The London Metal Exchange approval of CMOC’s TFM-1 copper cathode brand adds another layer of market significance. The brand, produced at Tenke Fungurume, was approved for listing on 27 March and has a registered production capacity of 270,000 t/yr.
Exchange approval improves brand visibility and market acceptance. It can also support trade liquidity, financing and customer confidence for DRC-origin copper cathode.
China’s copper cathode import structure shows why this is important. The DRC already supplies more than one-third of China’s imported cathode, making Congolese supply critical to Chinese refined copper availability.
The China grade-A copper cathode premium was steady at $55-70/t cif Shanghai on 23 April. The range narrowed from $55-75/t a week earlier, showing a relatively stable but cautious spot market.
Cobalt Output Stays Flat as Quotas Restrict Feedstock Flows
CMOC’s cobalt production was largely unchanged in the first quarter. The company produced 30,508t of cobalt, up only 0.3% from a year earlier.The company set its 2026 cobalt output guidance at 100,000-120,000t. That is broadly stable against 117,549t produced in 2025.
The flat cobalt outlook reflects a more complicated market. The DRC suspended cobalt feedstock exports from 22 February to 15 October 2025 before moving to a quota-based export system for the fourth quarter of 2025 and for 2026-27.
Administrative delays have slowed the quota system. The DRC extended fourth-quarter 2025 quotas to 31 March 2026 because of slow processing.
The effect on Chinese imports has been severe.

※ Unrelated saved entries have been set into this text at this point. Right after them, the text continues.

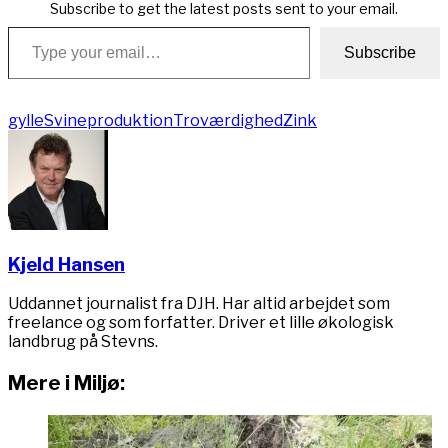
Subscribe to get the latest posts sent to your email.
Type your email…
Subscribe
gylle
Svineproduktion
Troværdighed
Zink
Kjeld Hansen
Uddannet journalist fra DJH. Har altid arbejdet som
freelance og som forfatter. Driver et lille økologisk
landbrug på Stevns.
Mere i Miljø:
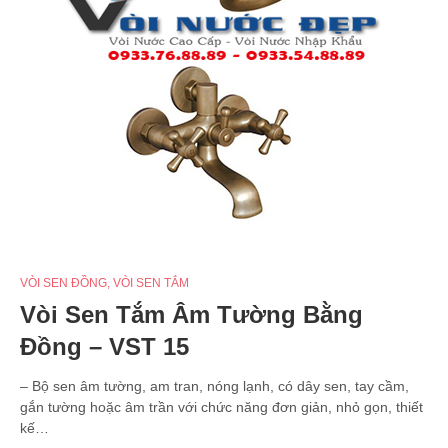
VÒI SEN ĐỒNG
,
VÒI SEN TẮM
Vòi Sen Tắm Âm Tường Bằng
Đồng – VST 15
– Bộ sen âm tường, am tran, nóng lạnh, có dây sen, tay cầm,
gắn tường hoặc âm trần với chức năng đơn giản, nhỏ gọn, thiết
kế…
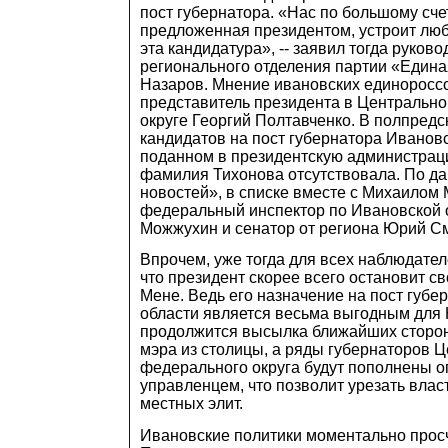
пост губернатора. «Нас по большому сче
предложенная президентом, устроит люб
эта кандидатура», -- заявил тогда руков
регионального отделения партии «Един
Назаров. Мнение ивановских единоросс
представитель президента в Центральн
округе Георгий Полтавченко. В полпредс
кандидатов на пост губернатора Ивановс
поданном в президентскую администраци
фамилия Тихонова отсутствовала. По 
новостей», в списке вместе с Михаилом
федеральный инспектор по Ивановской 
Можжухин и сенатор от региона Юрий С
Впрочем, уже тогда для всех наблюдате
что президент скорее всего остановит с
Мене. Ведь его назначение на пост губ
области является весьма выгодным для
продолжится высылка ближайших сторон
мэра из столицы, а ряды губернаторов 
федерального округа будут пополнены 
управленцем, что позволит урезать вла
местных элит.
Ивановские политики моментально прос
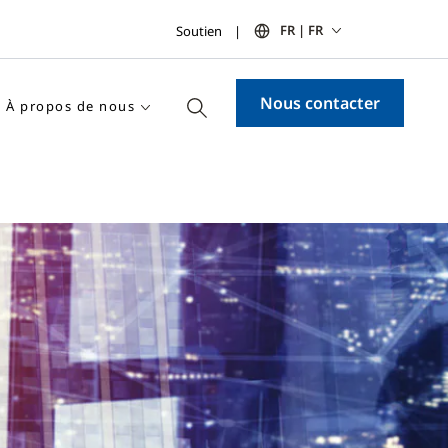
FR | FR
Soutien
Nous contacter
À propos de nous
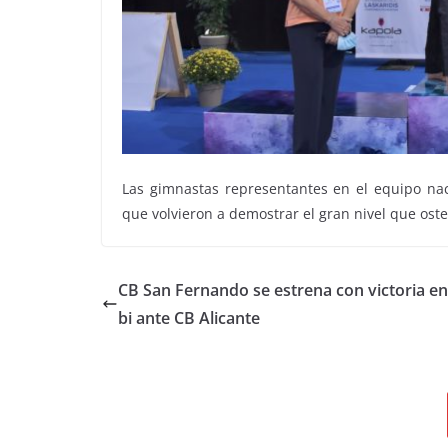
Las gimnastas representantes en el equipo naci
que volvieron a demostrar el gran nivel que oste
CB San Fernando se estrena con victoria en
bi ante CB Alicante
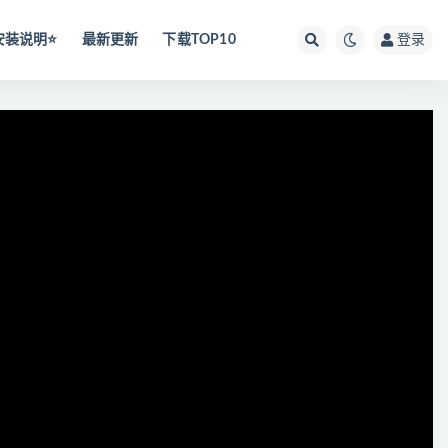
安装说明⭐️
最新更新
下载TOP10
登录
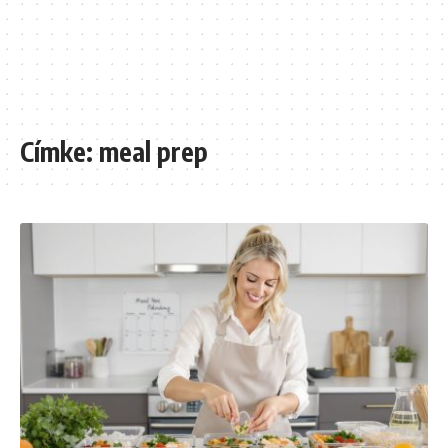
Címke:
meal prep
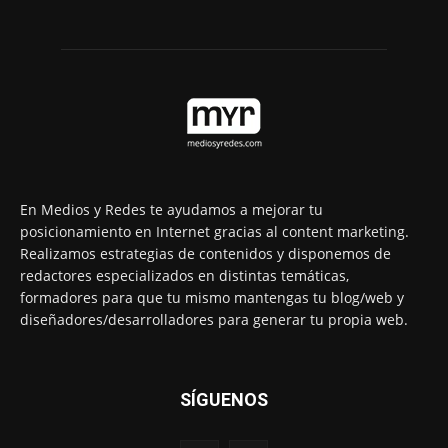
En Medios y Redes te ayudamos a mejorar tu
posicionamiento en Internet gracias al content marketing.
Realizamos estrategias de contenidos y disponemos de
redactores especializados en distintas temáticas,
formadores para que tu mismo mantengas tu blog/web y
diseñadores/desarrolladores para generar tu propia web.
SÍGUENOS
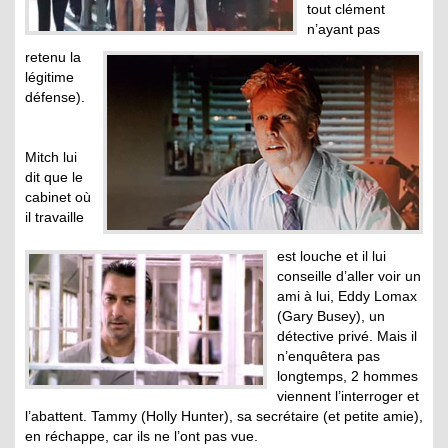
tout clément
n’ayant pas
retenu la
légitime
défense).
Mitch lui
dit que le
cabinet où
il travaille
est louche et il lui
conseille d’aller voir un
ami à lui, Eddy Lomax
(Gary Busey), un
détective privé. Mais il
n’enquêtera pas
longtemps, 2 hommes
viennent l’interroger et
l’abattent. Tammy (Holly Hunter), sa secrétaire (et petite amie),
en réchappe, car ils ne l’ont pas vue.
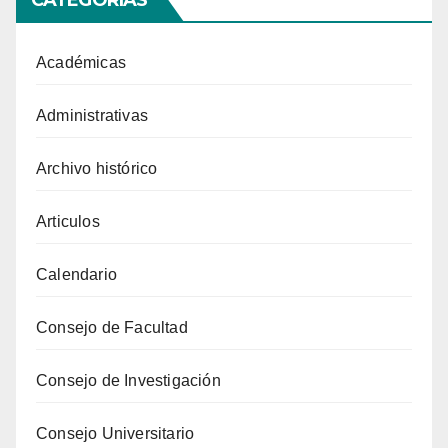
Académicas
Administrativas
Archivo histórico
Articulos
Calendario
Consejo de Facultad
Consejo de Investigación
Consejo Universitario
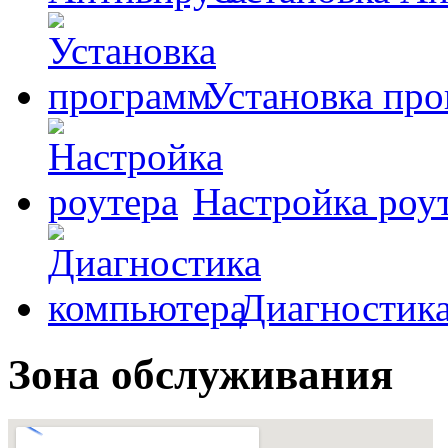
Установка пр
Настройка роу
Диагностик
Зона обслуживания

China imported only 1,278t cobalt metal equivalent of cobalt intermediate feedstock in January-February, down 96% from a year earlier.
Cobalt hydroxide prices remained stable at $25.95-26.10/lb cif China on 23 April. But the stability masks a market still shaped by restricted DRC export flows, delayed allocations and uncertainty over quota administration.
For CMOC, the copper side of the portfolio is showing clear growth. The cobalt side remains more exposed to policy risk, export controls and administrative timing in the DRC.
The Kisanfu expansion could increase future cobalt availability, but the market impact will depend on whether DRC export rules allow material to move smoothly to downstream refiners.
The Metalnomist Commentary
CMOC’s first-quarter results show that DRC copper remains essential to China’s refined copper supply, while cobalt is increasingly constrained by policy rather than production alone. The strategic issue is no longer just mine output, but whether export quotas, brand approvals and logistics can keep critical metal flows moving.